## Supplied material
────
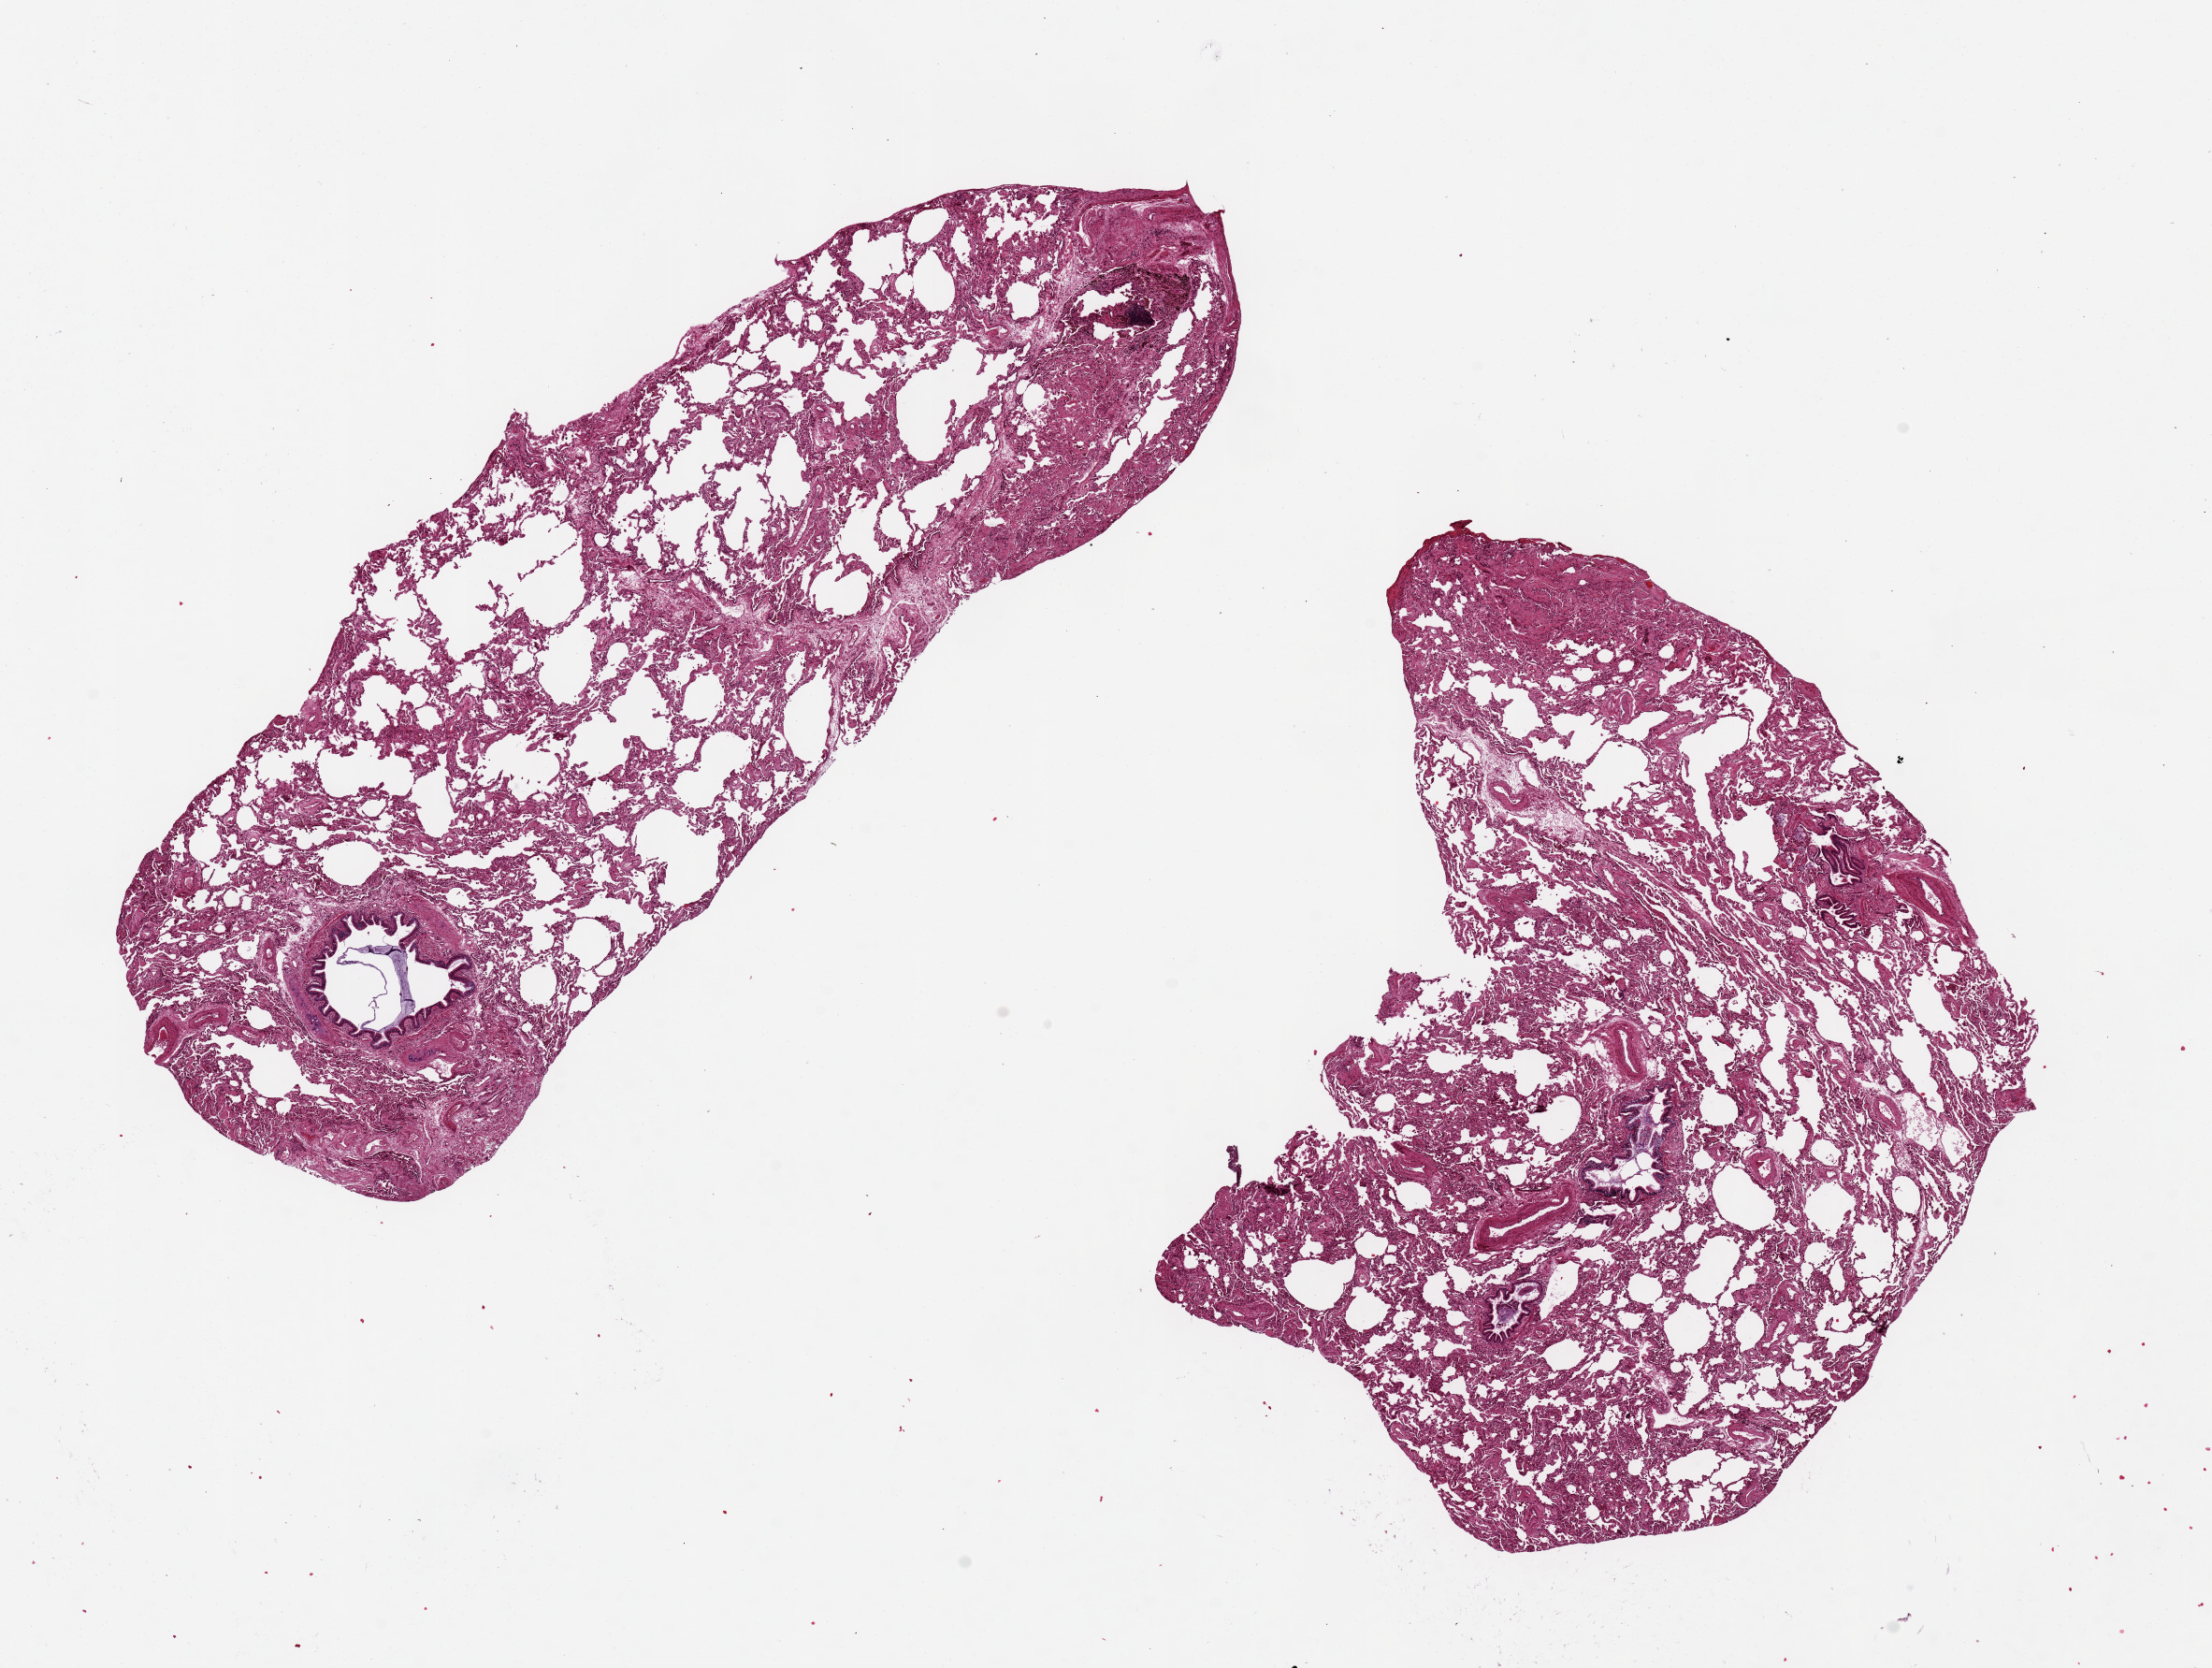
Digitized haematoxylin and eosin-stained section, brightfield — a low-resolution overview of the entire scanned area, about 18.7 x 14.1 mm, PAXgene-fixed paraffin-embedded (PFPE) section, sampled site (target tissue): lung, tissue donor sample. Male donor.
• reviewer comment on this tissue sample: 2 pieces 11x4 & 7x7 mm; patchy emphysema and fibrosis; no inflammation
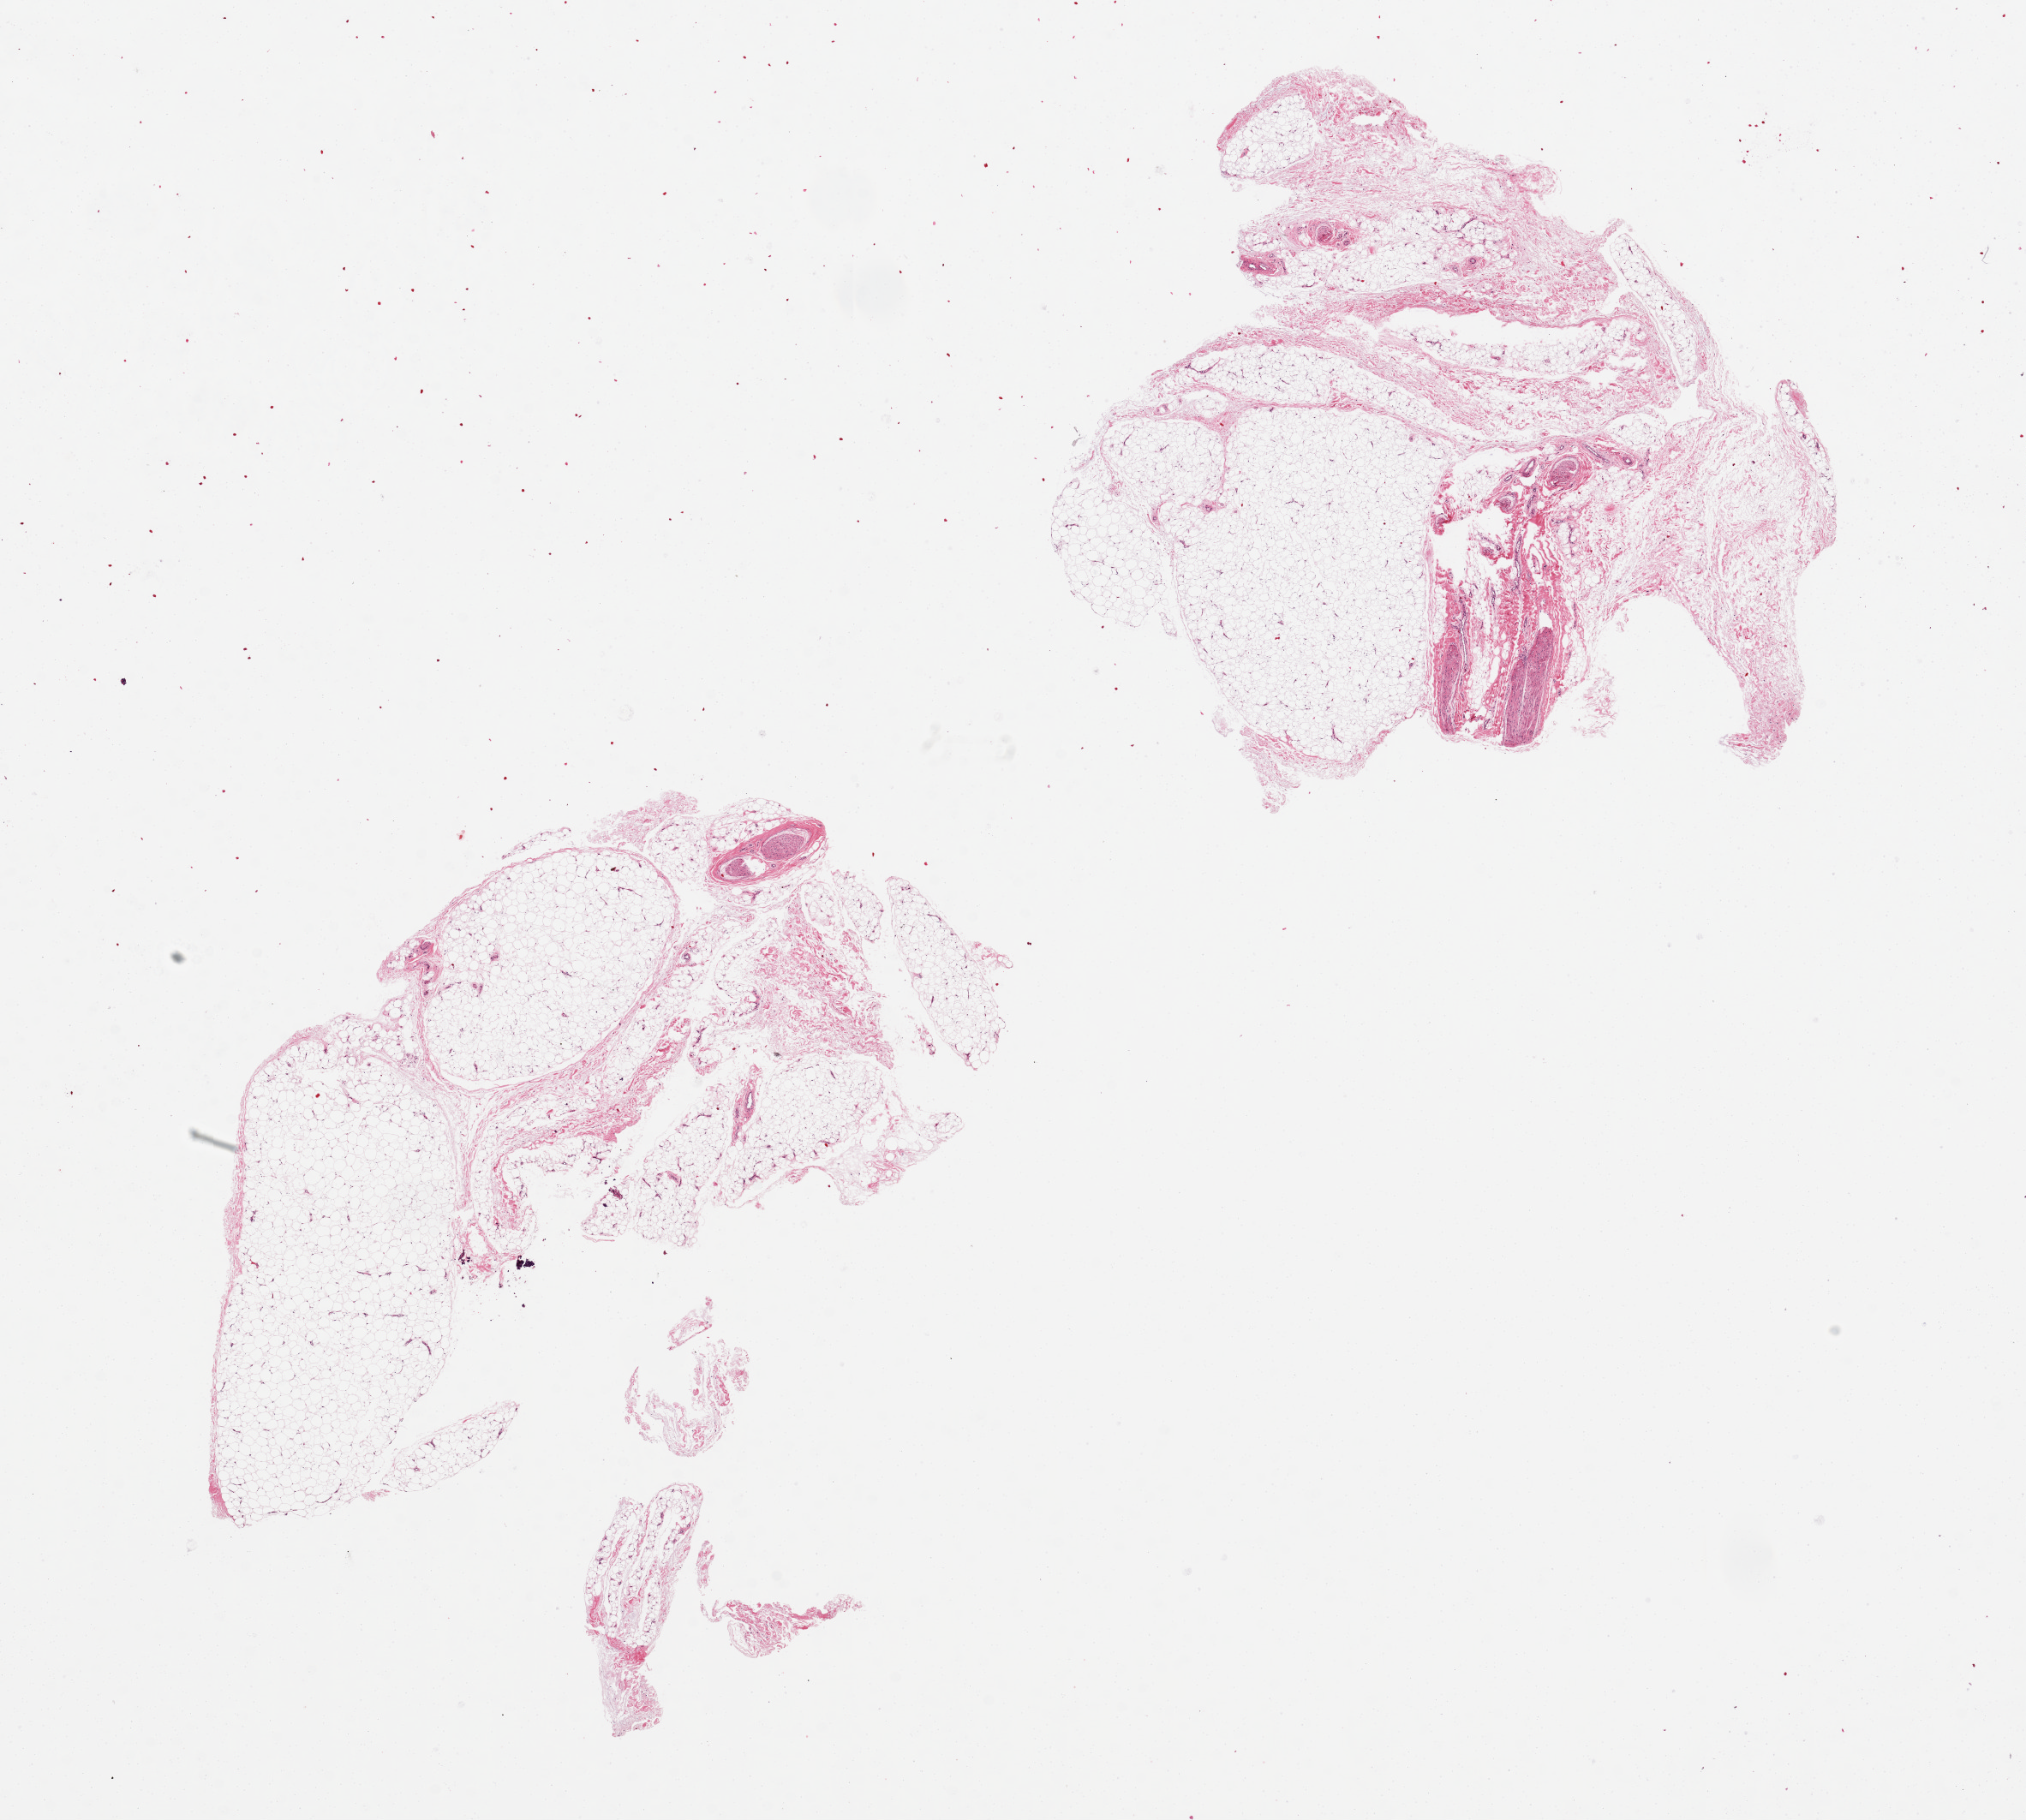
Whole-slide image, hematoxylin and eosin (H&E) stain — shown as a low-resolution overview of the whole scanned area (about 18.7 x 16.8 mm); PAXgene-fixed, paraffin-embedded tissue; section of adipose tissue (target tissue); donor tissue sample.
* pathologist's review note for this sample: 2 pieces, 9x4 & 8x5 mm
────
## Work item
All lines from the line with "fibrosis; no inflammation" through the final line of the data, both included, are to be repeated exactly; no other lines and no pictures.

## Exercise output
• reviewer comment on this tissue sample: 2 pieces 11x4 & 7x7 mm; patchy emphysema and fibrosis; no inflammation
Whole-slide image, hematoxylin and eosin (H&E) stain — shown as a low-resolution overview of the whole scanned area (about 18.7 x 16.8 mm); PAXgene-fixed, paraffin-embedded tissue; section of adipose tissue (target tissue); donor tissue sample.
* pathologist's review note for this sample: 2 pieces, 9x4 & 8x5 mm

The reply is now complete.